BEC1 Flashcards
Define Internal Control
Internal control is a process –affected by the entity’s Board of Directors, management, and other personnel –designed to provide reasonable assurance regarding the achievement of objectives in the following categories: effectiveness and efficiency of operations, reliability of financial reporting, compliance with applicable laws and regulations
What are the key sarbanes-oxley provisions that are aimed at improving the integrity of corporate financial reporting
Audit Committees, officer certification of financial statements, misleading auditors, financial statement deceit (off balance sheet transactions and pro forma financial statements), internal financial control, CFO code of ethics, and accounting expertise
Expound upon audit Committees in regards to SOX
- They choose, compensate, oversee, and terminate their companies auditors. 2.is be composed of entirely independent directors. 3. Must establish procedures for receiving retaining and treating complaints by whistleblowers about accounting procedures and internal controls and protecting the confidentiality of those complaints.
3 tiered pyramid regarding basic corporate law.
Shareholders at the bottom, the directors in the middle, and the officers on top.

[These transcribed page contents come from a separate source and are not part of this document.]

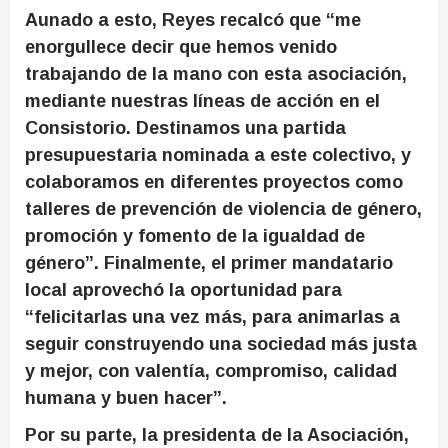
Aunado a esto, Reyes recalcó que “me
enorgullece decir que hemos venido
trabajando de la mano con esta asociación,
mediante nuestras líneas de acción en el
Consistorio. Destinamos una partida
presupuestaria nominada a este colectivo, y
colaboramos en diferentes proyectos como
talleres de prevención de violencia de género,
promoción y fomento de la igualdad de
género”. Finalmente, el primer mandatario
local aprovechó la oportunidad para
“felicitarlas una vez más, para animarlas a
seguir construyendo una sociedad más justa
y mejor, con valentía, compromiso, calidad
humana y buen hacer”.
Por su parte, la presidenta de la Asociación,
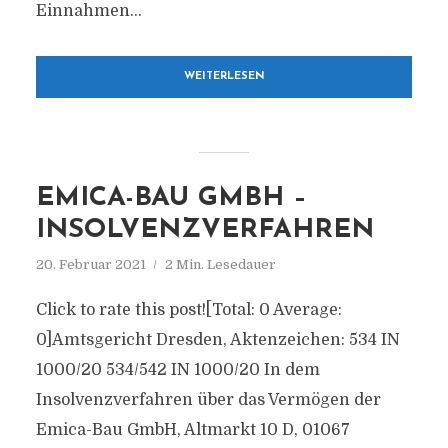
Einnahmen...
WEITERLESEN
EMICA-BAU GMBH –
INSOLVENZVERFAHREN
20. Februar 2021
2 Min. Lesedauer
Click to rate this post![Total: 0 Average:
0]Amtsgericht Dresden, Aktenzeichen: 534 IN
1000/20 534/542 IN 1000/20 In dem
Insolvenzverfahren über das Vermögen der
Emica-Bau GmbH, Altmarkt 10 D, 01067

Shareholder responsibilities
The shareholders right to elect directors and to vote on certain major structural changes such as a merger proposal constitute their primary input into corporate control
Directors responsibilities
Directors are responsible for big picture corporate policy they also select compensate and remove corporate officers.
Officers responsibilities
Officers are responsible for the day-to-day operations of the firm. Officers execute their responsibilities through employees who are acting within the scope of their authority.
Accounting expertise
Requires that of the Audit Committee be a financial expert of education and experience has: 1. And understanding of GAAP and financial statements 2. Experience in preparing or auditing financial statements of comparable companies and the application of such principles in connection with accounting for estimates, accruals, and reserves 3. Experience with internal auditing controls 4. An understanding of audit committee functions.
General objectives of internal control
- Safeguard assets of the firm. 2. Promote efficiency of the firm’s operations. 3. Measure compliance with management’s prescribed policies and procedures. 4. Ensure accuracy and reliability of accounting records and information.
Expound on ensure accuracy and reliability of accounting records and information.
- Identify and record all valid transactions. 2. Provide timely information in appropriate detail to permit proper classification and financial reporting. 3. Accurately measure the financial value of transactions. 4. Accurately records transactions in the time period in which they occurred.
Categories/ classifications of controls
1) preventive, detective, and corrective controls. 2. Feedback and feed-forward controls. 3. General and application controls.
Define Preventive controls
“Before the fact” controls. Attempts to stop an error or irregularity before it occurs.
Examples of preventive controls
- Locks on buildings and doors. 2. User names and passwords. 3. Building segregation of duties into the organizational structure.
Define Detective controls
“After the fact” controls. Attempts to detect an error after it has occurred.
Examples of detective controls
- Data entry edits 2. Reconciliation of accounting records to physical assets 3. Tests of transactions to determine whether they comply with management’s policies and procedures.